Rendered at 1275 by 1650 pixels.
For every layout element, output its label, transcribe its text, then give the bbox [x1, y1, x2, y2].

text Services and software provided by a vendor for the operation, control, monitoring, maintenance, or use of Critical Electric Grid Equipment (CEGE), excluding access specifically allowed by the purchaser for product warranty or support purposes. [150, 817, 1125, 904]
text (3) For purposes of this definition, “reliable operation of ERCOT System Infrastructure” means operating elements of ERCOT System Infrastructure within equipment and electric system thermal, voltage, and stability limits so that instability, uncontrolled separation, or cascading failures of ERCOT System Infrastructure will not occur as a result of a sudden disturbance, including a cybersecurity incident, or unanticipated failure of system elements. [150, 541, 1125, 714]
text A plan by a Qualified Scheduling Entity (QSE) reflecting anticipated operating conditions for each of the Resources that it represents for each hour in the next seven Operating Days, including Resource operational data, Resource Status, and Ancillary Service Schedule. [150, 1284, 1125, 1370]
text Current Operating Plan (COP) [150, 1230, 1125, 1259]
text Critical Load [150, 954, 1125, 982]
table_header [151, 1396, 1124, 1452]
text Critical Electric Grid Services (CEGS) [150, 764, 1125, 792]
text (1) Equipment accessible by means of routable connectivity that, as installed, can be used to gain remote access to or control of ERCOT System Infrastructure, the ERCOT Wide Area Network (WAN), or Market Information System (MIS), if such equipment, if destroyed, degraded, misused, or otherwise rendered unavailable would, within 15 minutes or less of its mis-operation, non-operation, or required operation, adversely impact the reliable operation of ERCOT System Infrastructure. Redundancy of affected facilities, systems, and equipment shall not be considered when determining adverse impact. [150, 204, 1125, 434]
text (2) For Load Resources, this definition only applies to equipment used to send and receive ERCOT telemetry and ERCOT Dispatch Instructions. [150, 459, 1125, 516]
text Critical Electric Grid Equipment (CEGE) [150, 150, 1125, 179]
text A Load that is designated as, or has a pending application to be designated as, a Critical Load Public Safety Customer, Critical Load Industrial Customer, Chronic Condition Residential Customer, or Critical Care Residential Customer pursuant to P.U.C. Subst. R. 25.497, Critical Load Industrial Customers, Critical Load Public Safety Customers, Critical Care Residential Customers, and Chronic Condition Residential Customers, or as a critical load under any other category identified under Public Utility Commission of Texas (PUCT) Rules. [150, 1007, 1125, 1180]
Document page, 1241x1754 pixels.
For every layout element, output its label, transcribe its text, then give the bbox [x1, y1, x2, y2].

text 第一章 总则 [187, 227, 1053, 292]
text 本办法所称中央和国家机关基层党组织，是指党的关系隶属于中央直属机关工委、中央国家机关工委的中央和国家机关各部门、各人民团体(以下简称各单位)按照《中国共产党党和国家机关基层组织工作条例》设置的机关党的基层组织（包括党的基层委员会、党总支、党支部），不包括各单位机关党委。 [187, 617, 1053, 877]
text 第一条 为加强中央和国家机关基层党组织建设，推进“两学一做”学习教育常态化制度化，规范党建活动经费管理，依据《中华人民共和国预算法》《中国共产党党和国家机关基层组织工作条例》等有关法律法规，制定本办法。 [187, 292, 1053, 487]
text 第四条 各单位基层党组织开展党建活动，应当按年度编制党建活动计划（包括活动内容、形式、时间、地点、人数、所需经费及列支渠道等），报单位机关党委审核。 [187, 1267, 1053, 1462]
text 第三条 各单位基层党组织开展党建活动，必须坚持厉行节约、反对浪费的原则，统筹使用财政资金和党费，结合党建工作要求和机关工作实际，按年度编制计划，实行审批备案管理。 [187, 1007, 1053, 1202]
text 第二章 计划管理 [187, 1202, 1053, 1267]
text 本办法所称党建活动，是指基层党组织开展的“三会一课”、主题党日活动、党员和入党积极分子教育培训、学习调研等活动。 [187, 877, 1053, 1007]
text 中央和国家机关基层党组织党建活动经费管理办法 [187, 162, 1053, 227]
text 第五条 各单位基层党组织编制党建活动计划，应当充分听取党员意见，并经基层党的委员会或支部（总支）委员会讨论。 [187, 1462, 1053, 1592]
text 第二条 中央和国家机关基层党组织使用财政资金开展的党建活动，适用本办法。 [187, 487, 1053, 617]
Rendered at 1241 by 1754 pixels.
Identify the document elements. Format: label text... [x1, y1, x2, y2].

◆ **Your assignment**: Type out the whole of the data again, exactly as shown.

◆ **Finished task**:
Rendered at 1275 by 1650 pixels.
For every layout element, output its label, transcribe its text, then give the bbox [x1, y1, x2, y2].

text Services and software provided by a vendor for the operation, control, monitoring, maintenance, or use of Critical Electric Grid Equipment (CEGE), excluding access specifically allowed by the purchaser for product warranty or support purposes. [150, 817, 1125, 904]
text (3) For purposes of this definition, “reliable operation of ERCOT System Infrastructure” means operating elements of ERCOT System Infrastructure within equipment and electric system thermal, voltage, and stability limits so that instability, uncontrolled separation, or cascading failures of ERCOT System Infrastructure will not occur as a result of a sudden disturbance, including a cybersecurity incident, or unanticipated failure of system elements. [150, 541, 1125, 714]
text A plan by a Qualified Scheduling Entity (QSE) reflecting anticipated operating conditions for each of the Resources that it represents for each hour in the next seven Operating Days, including Resource operational data, Resource Status, and Ancillary Service Schedule. [150, 1284, 1125, 1370]
text Current Operating Plan (COP) [150, 1230, 1125, 1259]
text Critical Load [150, 954, 1125, 982]
table_header [151, 1396, 1124, 1452]
text Critical Electric Grid Services (CEGS) [150, 764, 1125, 792]
text (1) Equipment accessible by means of routable connectivity that, as installed, can be used to gain remote access to or control of ERCOT System Infrastructure, the ERCOT Wide Area Network (WAN), or Market Information System (MIS), if such equipment, if destroyed, degraded, misused, or otherwise rendered unavailable would, within 15 minutes or less of its mis-operation, non-operation, or required operation, adversely impact the reliable operation of ERCOT System Infrastructure. Redundancy of affected facilities, systems, and equipment shall not be considered when determining adverse impact. [150, 204, 1125, 434]
text (2) For Load Resources, this definition only applies to equipment used to send and receive ERCOT telemetry and ERCOT Dispatch Instructions. [150, 459, 1125, 516]
text Critical Electric Grid Equipment (CEGE) [150, 150, 1125, 179]
text A Load that is designated as, or has a pending application to be designated as, a Critical Load Public Safety Customer, Critical Load Industrial Customer, Chronic Condition Residential Customer, or Critical Care Residential Customer pursuant to P.U.C. Subst. R. 25.497, Critical Load Industrial Customers, Critical Load Public Safety Customers, Critical Care Residential Customers, and Chronic Condition Residential Customers, or as a critical load under any other category identified under Public Utility Commission of Texas (PUCT) Rules. [150, 1007, 1125, 1180]
Document page, 1241x1754 pixels.
For every layout element, output its label, transcribe its text, then give the bbox [x1, y1, x2, y2].

text 第一章 总则 [187, 227, 1053, 292]
text 本办法所称中央和国家机关基层党组织，是指党的关系隶属于中央直属机关工委、中央国家机关工委的中央和国家机关各部门、各人民团体(以下简称各单位)按照《中国共产党党和国家机关基层组织工作条例》设置的机关党的基层组织（包括党的基层委员会、党总支、党支部），不包括各单位机关党委。 [187, 617, 1053, 877]
text 第一条 为加强中央和国家机关基层党组织建设，推进“两学一做”学习教育常态化制度化，规范党建活动经费管理，依据《中华人民共和国预算法》《中国共产党党和国家机关基层组织工作条例》等有关法律法规，制定本办法。 [187, 292, 1053, 487]
text 第四条 各单位基层党组织开展党建活动，应当按年度编制党建活动计划（包括活动内容、形式、时间、地点、人数、所需经费及列支渠道等），报单位机关党委审核。 [187, 1267, 1053, 1462]
text 第三条 各单位基层党组织开展党建活动，必须坚持厉行节约、反对浪费的原则，统筹使用财政资金和党费，结合党建工作要求和机关工作实际，按年度编制计划，实行审批备案管理。 [187, 1007, 1053, 1202]
text 第二章 计划管理 [187, 1202, 1053, 1267]
text 本办法所称党建活动，是指基层党组织开展的“三会一课”、主题党日活动、党员和入党积极分子教育培训、学习调研等活动。 [187, 877, 1053, 1007]
text 中央和国家机关基层党组织党建活动经费管理办法 [187, 162, 1053, 227]
text 第五条 各单位基层党组织编制党建活动计划，应当充分听取党员意见，并经基层党的委员会或支部（总支）委员会讨论。 [187, 1462, 1053, 1592]
text 第二条 中央和国家机关基层党组织使用财政资金开展的党建活动，适用本办法。 [187, 487, 1053, 617]
Rendered at 1241 by 1754 pixels.
Identify the document elements. Format: label text... [x1, y1, x2, y2].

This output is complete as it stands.